To: GROUND ZERO™ who wrote (25327)1/20/2005 11:33:27 AM
From: Elmer Flugum  Read Replies (1) | Respond to of 30928
 
Hey GZ, the missing link,

It is now final, the paleontologists have found some of your relatives!

January 20, 2005

Ancient Hominid Found in Ethiopia Is Yielding Teeth Like the Apes'

By THE ASSOCIATED PRESS

Paleontologists working in Ethiopia have discovered bones and teeth up to 4.5 million years old from at least nine members of a little-known hominid species that was a primitive ancestor of humans.

The specimens are from Ardipithecus ramidus, a transitional creature with significant ape characteristics. The fossils are mostly teeth and jaw fragments, with some hand and foot bones, according to nine researchers from universities in the United States and Spain.

Their findings appear today in the journal Nature.

These are not the first such specimens but they are the latest in a growing collection of early human fragments that help explain the evolutionary history of humans.

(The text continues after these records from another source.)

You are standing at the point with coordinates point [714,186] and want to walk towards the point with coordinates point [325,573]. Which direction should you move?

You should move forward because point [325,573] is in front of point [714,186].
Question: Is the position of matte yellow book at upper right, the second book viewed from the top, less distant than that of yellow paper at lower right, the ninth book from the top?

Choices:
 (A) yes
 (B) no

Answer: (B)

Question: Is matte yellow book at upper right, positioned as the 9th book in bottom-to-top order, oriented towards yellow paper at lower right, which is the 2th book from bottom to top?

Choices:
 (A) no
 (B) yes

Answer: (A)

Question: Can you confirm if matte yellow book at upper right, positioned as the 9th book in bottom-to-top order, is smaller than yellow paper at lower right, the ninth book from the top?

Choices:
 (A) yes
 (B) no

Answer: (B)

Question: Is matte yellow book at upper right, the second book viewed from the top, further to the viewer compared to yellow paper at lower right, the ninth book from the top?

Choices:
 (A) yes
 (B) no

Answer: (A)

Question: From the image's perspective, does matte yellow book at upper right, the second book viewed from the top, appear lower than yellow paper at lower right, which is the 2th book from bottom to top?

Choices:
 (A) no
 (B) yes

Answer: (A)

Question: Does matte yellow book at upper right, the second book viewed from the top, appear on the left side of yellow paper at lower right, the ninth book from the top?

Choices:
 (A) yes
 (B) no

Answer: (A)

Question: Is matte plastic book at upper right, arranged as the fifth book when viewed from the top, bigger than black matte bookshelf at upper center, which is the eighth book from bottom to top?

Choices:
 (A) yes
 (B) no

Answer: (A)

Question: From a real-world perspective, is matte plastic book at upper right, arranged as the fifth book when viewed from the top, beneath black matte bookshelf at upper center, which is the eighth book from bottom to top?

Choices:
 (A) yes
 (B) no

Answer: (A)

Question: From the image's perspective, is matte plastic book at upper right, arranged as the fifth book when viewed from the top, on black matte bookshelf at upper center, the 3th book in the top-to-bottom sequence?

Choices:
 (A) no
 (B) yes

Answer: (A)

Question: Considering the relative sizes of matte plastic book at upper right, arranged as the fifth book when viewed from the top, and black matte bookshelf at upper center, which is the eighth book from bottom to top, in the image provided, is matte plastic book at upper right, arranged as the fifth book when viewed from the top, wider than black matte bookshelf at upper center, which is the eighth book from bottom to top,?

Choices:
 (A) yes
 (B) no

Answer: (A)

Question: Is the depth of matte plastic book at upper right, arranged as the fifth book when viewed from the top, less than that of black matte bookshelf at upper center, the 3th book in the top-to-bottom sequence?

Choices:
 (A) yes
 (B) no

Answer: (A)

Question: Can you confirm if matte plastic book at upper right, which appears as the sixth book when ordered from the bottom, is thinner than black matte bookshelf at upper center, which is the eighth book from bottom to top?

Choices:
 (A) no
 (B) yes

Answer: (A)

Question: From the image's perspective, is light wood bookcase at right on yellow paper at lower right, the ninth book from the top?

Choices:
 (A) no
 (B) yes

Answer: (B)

The discoveries were made over a four-year span beginning in 1999 in digs at As Duma, a site in the Afar region that has yielded many important fossils. Among the tooth specimens, the canines are small and blunt, similar to those of other human ancestors. But most of the teeth, including molars, are like those of great apes. The size and wear of the teeth suggest that A. ramidus ate a plant-based diet, the researchers reported.

Scientists know little about A. ramidus. A few skeletal fragments suggest that it was even smaller than Australopithecus afarensis, the 3.6-million-year-old species widely known through the nearly complete "Lucy" fossil, which is about four feet tall.

Evidence from other A. ramidus specimens shows its skull rested directly atop its spinal column, rather than in front like apes. This suggests it could walk upright, or at least on two feet.

The first A. ramidus fossils were reported in 1994. With the nine additional specimens, labs now have fragments from as many as 60 individuals. The specimens were dated with geological and radiocarbon tests.